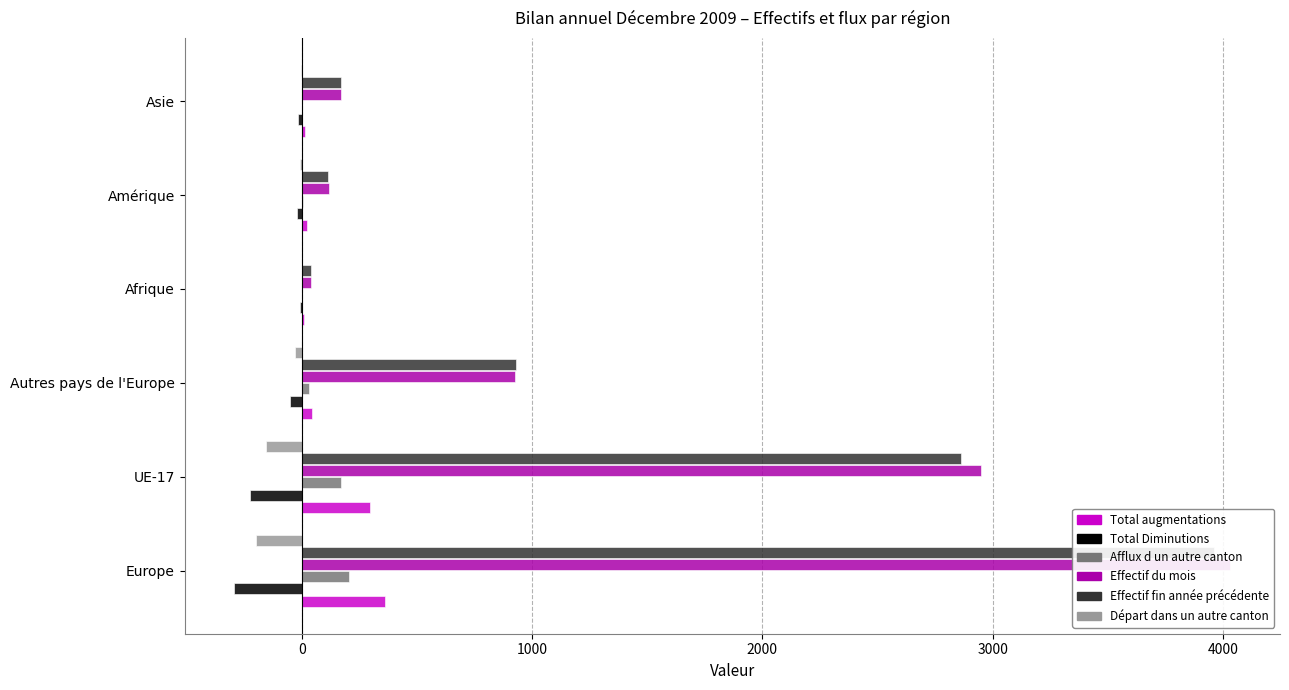

Between Autres pays de l'Europe and Afrique, which series saw the biggest shift?

Effectif fin année précédente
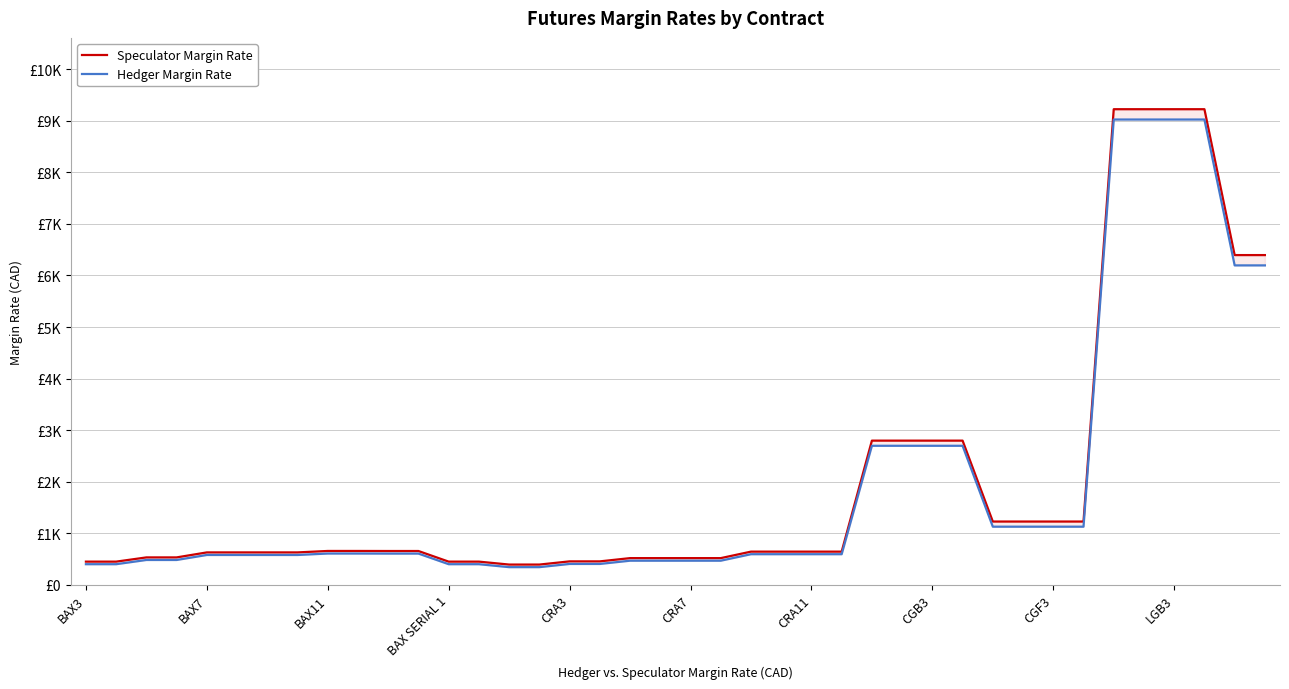

Does the chart display data point markers on the line(s)?

No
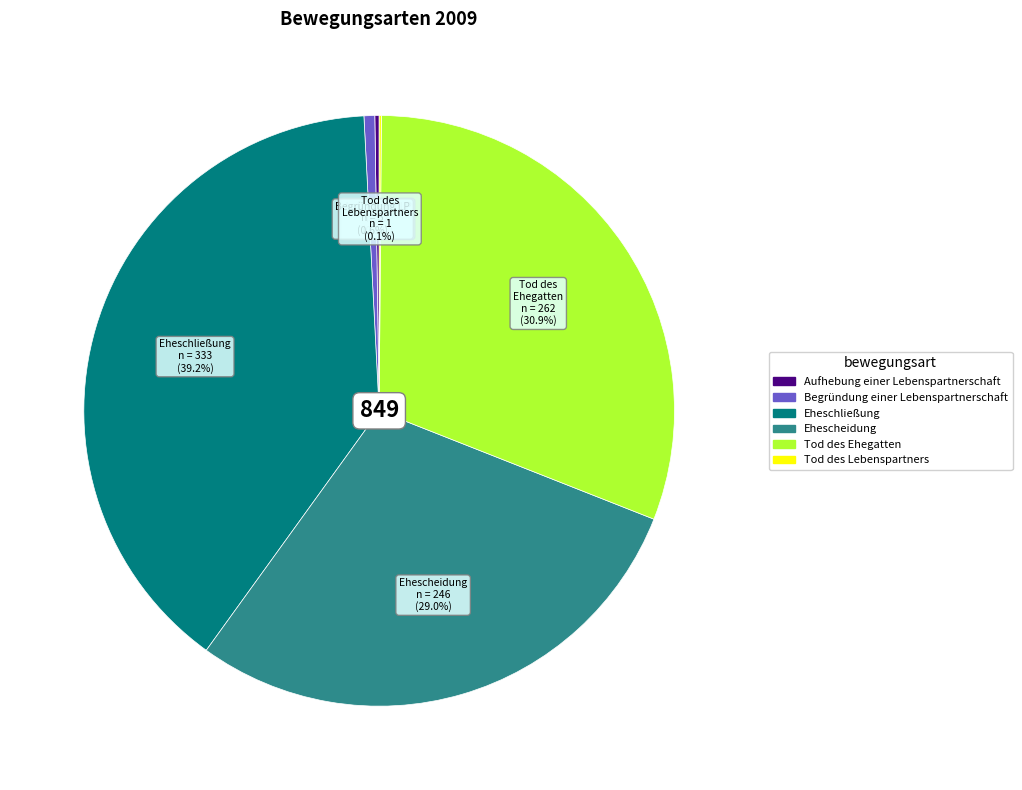

What percentage is NOT represented by Begründung einer Lebenspartnerschaft?

99.4%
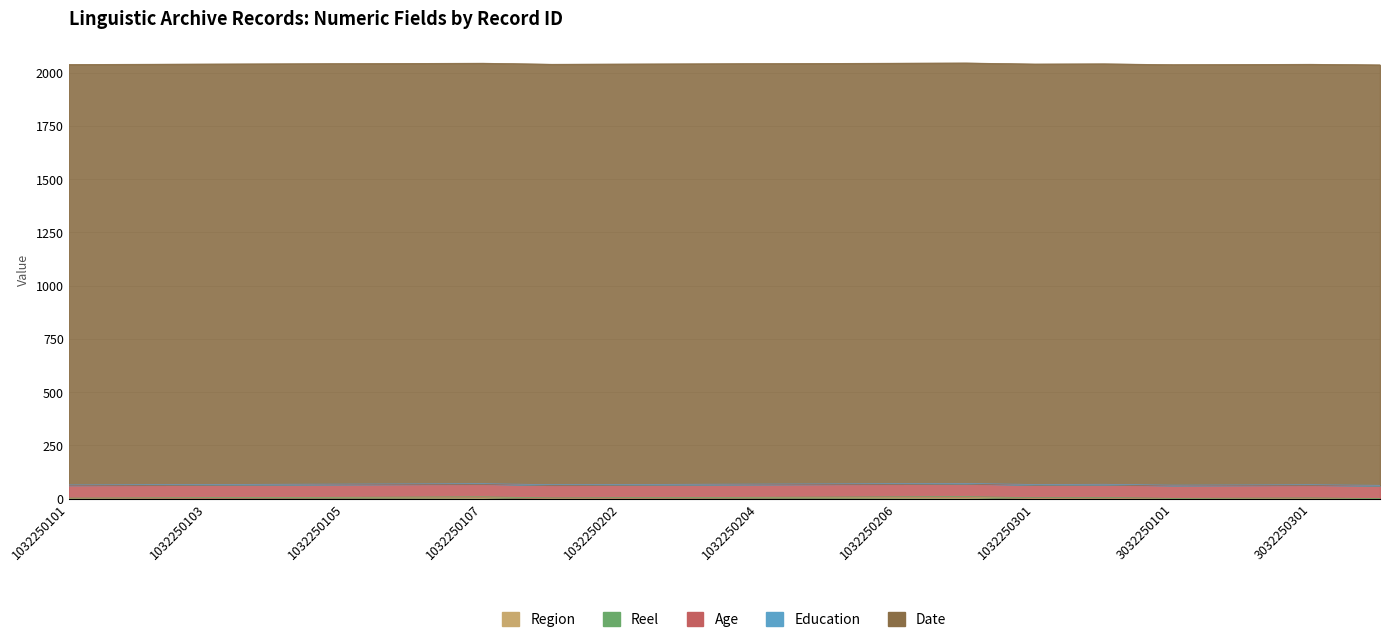

What is the maximum value for Region?

7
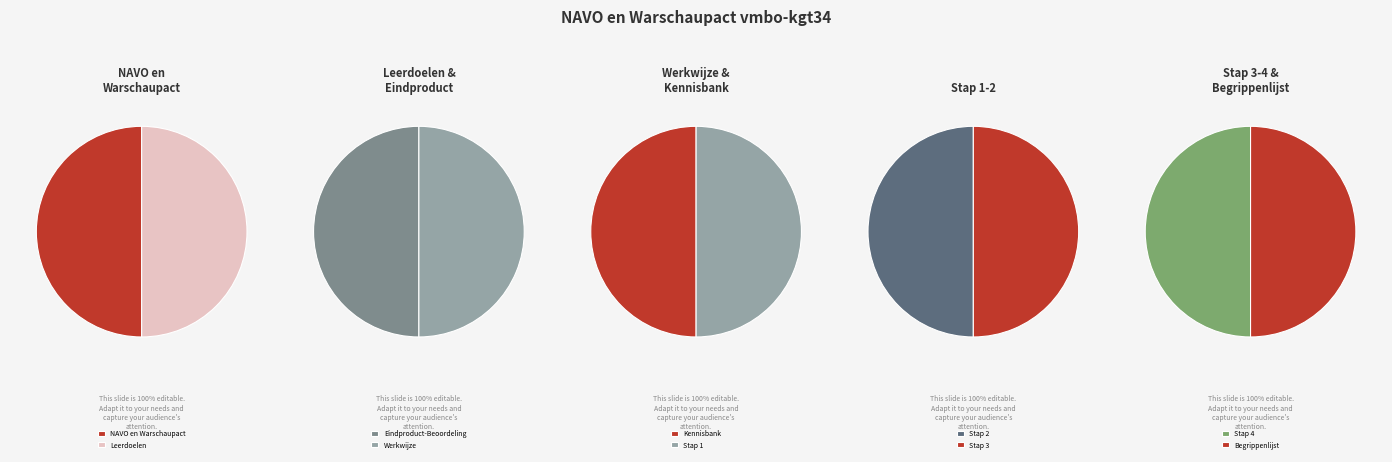

True or false: NAVO en Warschaupact accounts for 10% of the total.

True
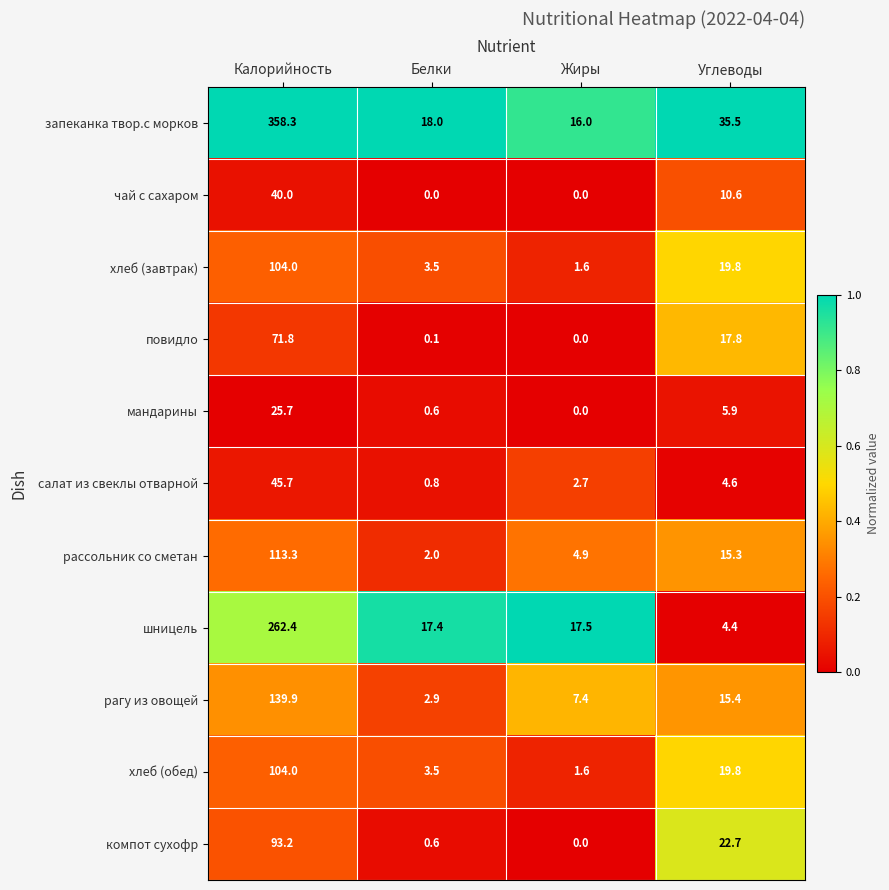

Rank the categories by салат из свеклы отварной value from lowest to highest.

Белки, Жиры, Углеводы, Калорийность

**WHAT YOU NEED TO DO**
Copy all of the data above line for line, leaving out the pictures.

**FINISHED EXERCISE**
Between Autres pays de l'Europe and Afrique, which series saw the biggest shift?

Effectif fin année précédente

Does the chart display data point markers on the line(s)?

No

What percentage is NOT represented by Begründung einer Lebenspartnerschaft?

99.4%

What is the maximum value for Region?

7

True or false: NAVO en Warschaupact accounts for 10% of the total.

True

Rank the categories by салат из свеклы отварной value from lowest to highest.

Белки, Жиры, Углеводы, Калорийность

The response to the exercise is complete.